> [Petunjuk A] Tulis ulang seluruh daftar klasifikasi makhluk hidup di bawah dengan mengganti "family" menjadi "famili" tanpa mengubah bagian lain. Jangan sertakan gambarnya dalam jawaban.

> [Kutipan Bacaan]
↓↓↓

Daoed Joesoef –seniman, budayawan, ekonom, mantan Menteri Pendidikan
dan Kebudayaan RI– dalam tulisannya saat terlibat dalam Polemik Kebudayaan 1986
mengakui dikotomi antara “keaslian tanpa
masa depan” versus “modernisme tanpa
akar” sampai hari ini masih merupakan
kondisi real dalam sistem pendidikan bangsa kita. Masalah dan kesimpulan yang
sama persis diakui oleh Prof. Arnold Toynbee –empu sejarah kebudayaan dunia
yang pula banyak terlibat dalam perancangan sistem pendidikan– sampai menjelang
akhir hayatnya (dalam bukunya Menyelamatkan Masa Depan Umat Manusia, 1973).
Tahun 1935 itu S. Takdir Alisjahbana memicu dengan gagasan: (I)
Masyarakat baru, masyarakat Indonesia, sudah terbentuk. Sudah menjadi sebuah
entitas, dengan eksistensi dan identitas yang berbeda dengan pra-Indonesia. Masyarakat
baru Indonesia terbentuk oleh semangat bersatu, persatuan berdasar kesadaran
untuk tujuan-tujuan luhur dari kemanusiaan universal. Meninggalkan tahap
pra-Indonesia yang diwarnai semangat kesukuan beserta pelbagai sifat tak ideal
seperti feodalisme, fatalisme [yang bersumber dari sistem kepercayaan lama],
fanatisme dalam kesempitan pandangan, dan segala nilai budaya kerdil seperti
itu. (II) Masyarakat baru ini perlu menyempurnakan atau mengutuhkan budaya
barunya menjadi budaya yang dinamis, rasional, berwawasan materialisme [tak
lagi dicengkeram alam pemikiran mitis serta mitologis, sehingga lebih mampu
mengolah dan dengan sadar berdialektika dengan alam kehidupan nyata, sekaligus
lebih positif memandang serta memperlakukan harta benda bagi peningkatan
kualitas kehidupan serta penghidupan], sehingga dengan demikian secara benar
meninggalkan atau mensubstitusi semua budaya lama yang merupakan antidote dari
semua nilai budaya ideal ini. Dan untuk keperluan tersebut, budaya Barat adalah
contoh nyata yang sudah terpampang di depan mata bahkan memang sudah sering
dimanfaatkan oleh sebagian masyarakat kita.

↑↑↑

> [Data yang Disediakan]
↓↓↓

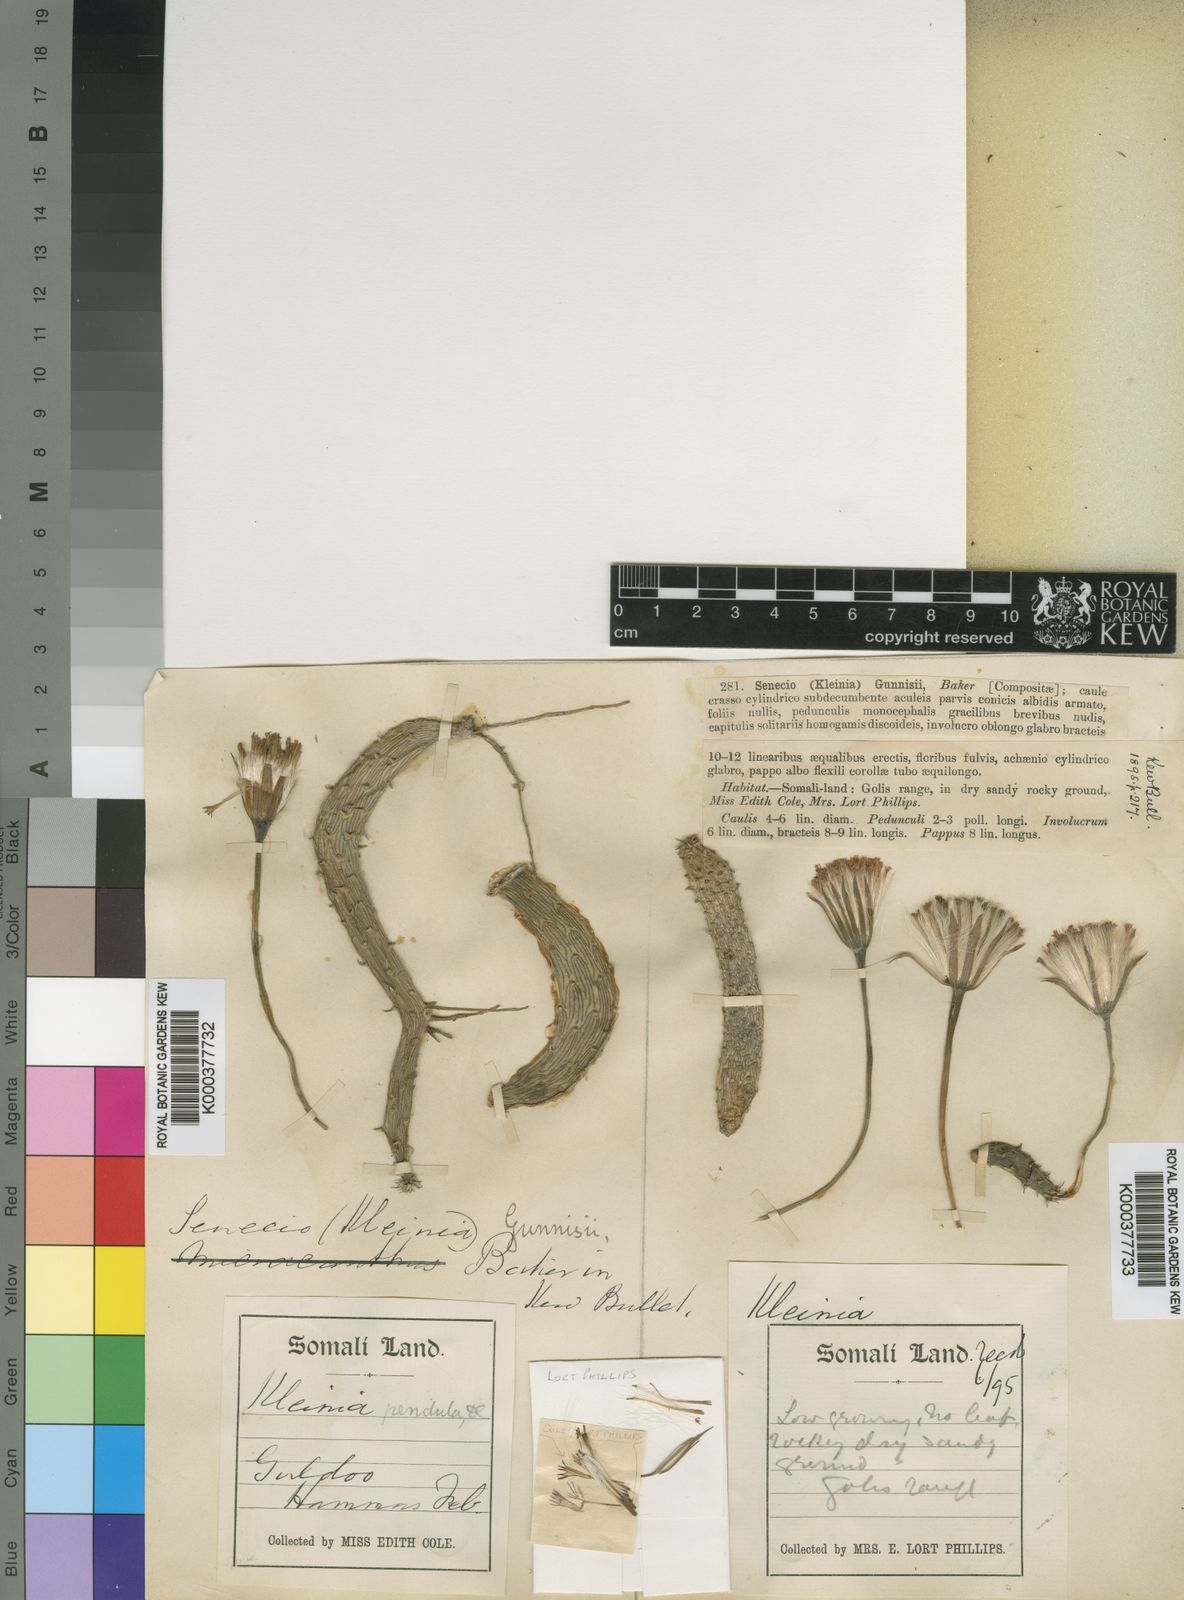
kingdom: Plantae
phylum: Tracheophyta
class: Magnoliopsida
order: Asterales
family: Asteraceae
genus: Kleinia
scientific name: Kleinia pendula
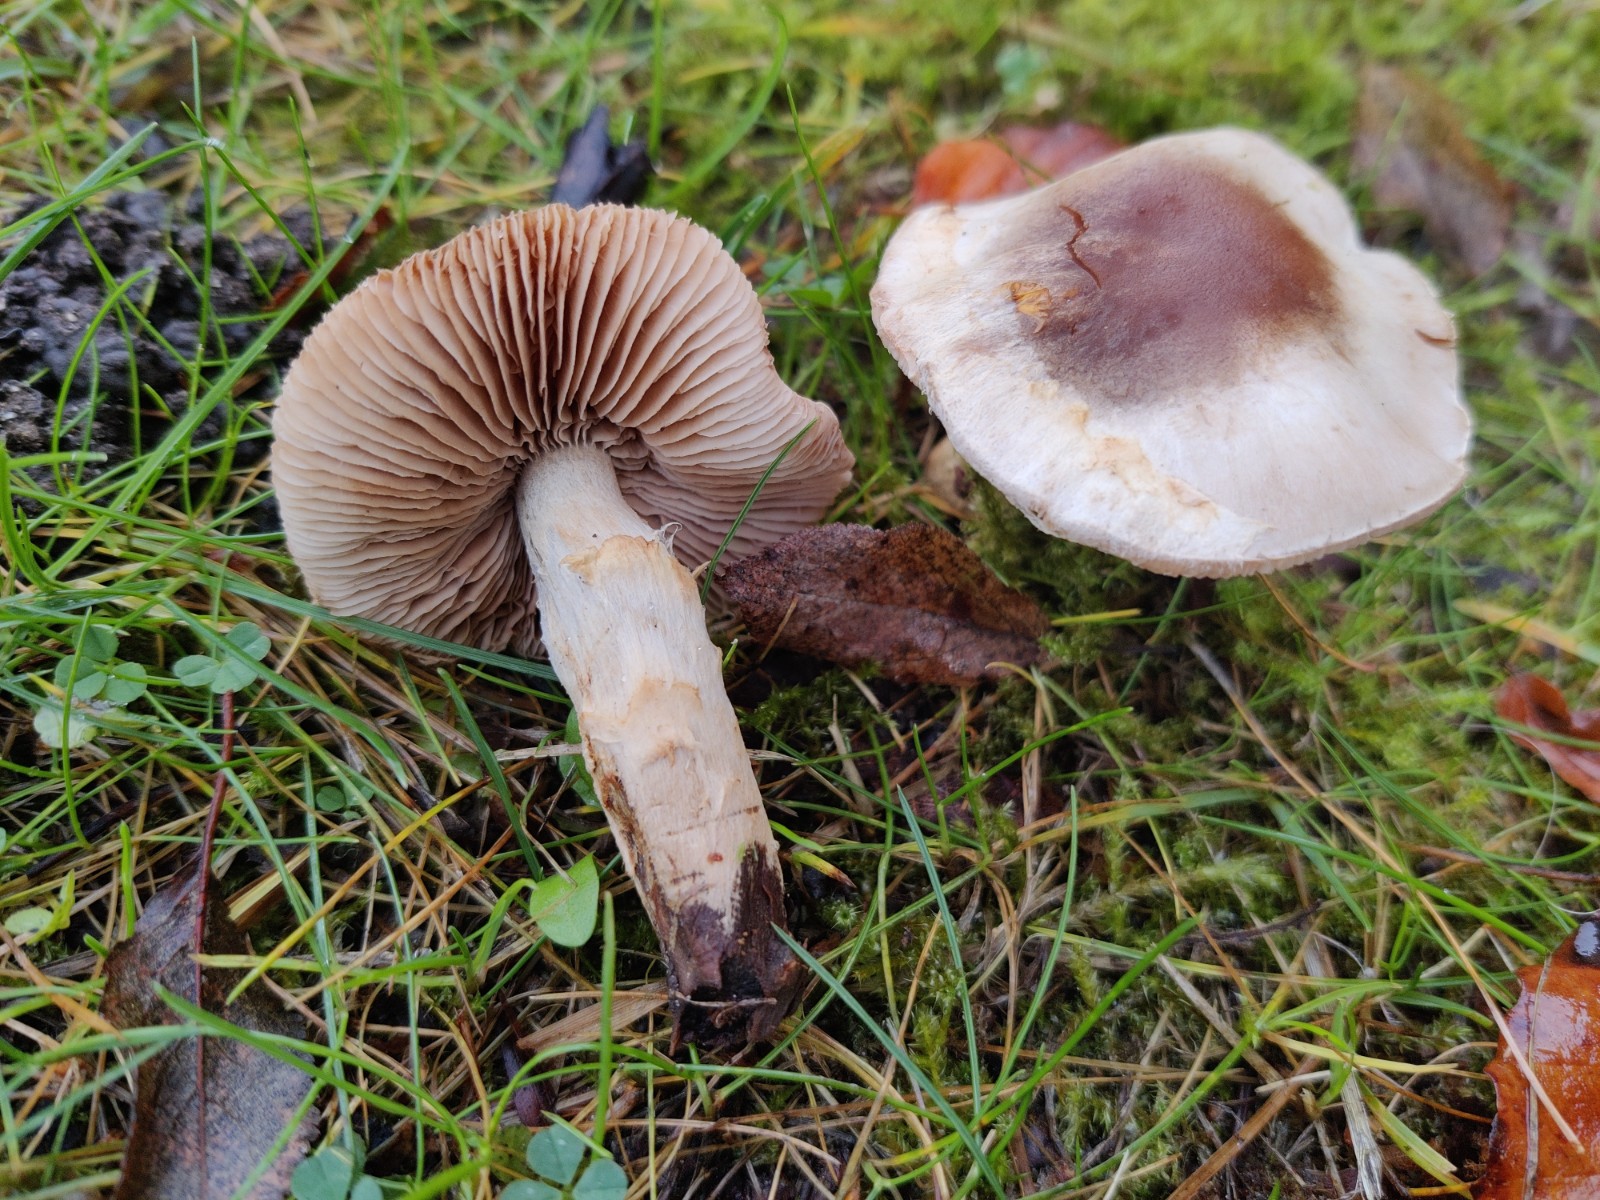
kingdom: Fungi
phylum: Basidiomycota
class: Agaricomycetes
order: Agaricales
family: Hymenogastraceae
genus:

↑↑↑

> [Petunjuk B] Menurut kutipan tentang Polemik Kebudayaan, dalam buku apa Arnold Toynbee mengakui masalah yang sama, dan kapan buku itu terbit?

> [Jawaban Latihan A]
kingdom: Plantae
phylum: Tracheophyta
class: Magnoliopsida
order: Asterales
famili: Asteraceae
genus: Kleinia
scientific name: Kleinia pendula
kingdom: Fungi
phylum: Basidiomycota
class: Agaricomycetes
order: Agaricales
famili: Hymenogastraceae
genus:

> [Jawaban Latihan B] Dalam buku Menyelamatkan Masa Depan Umat Manusia, yang terbit tahun 1973.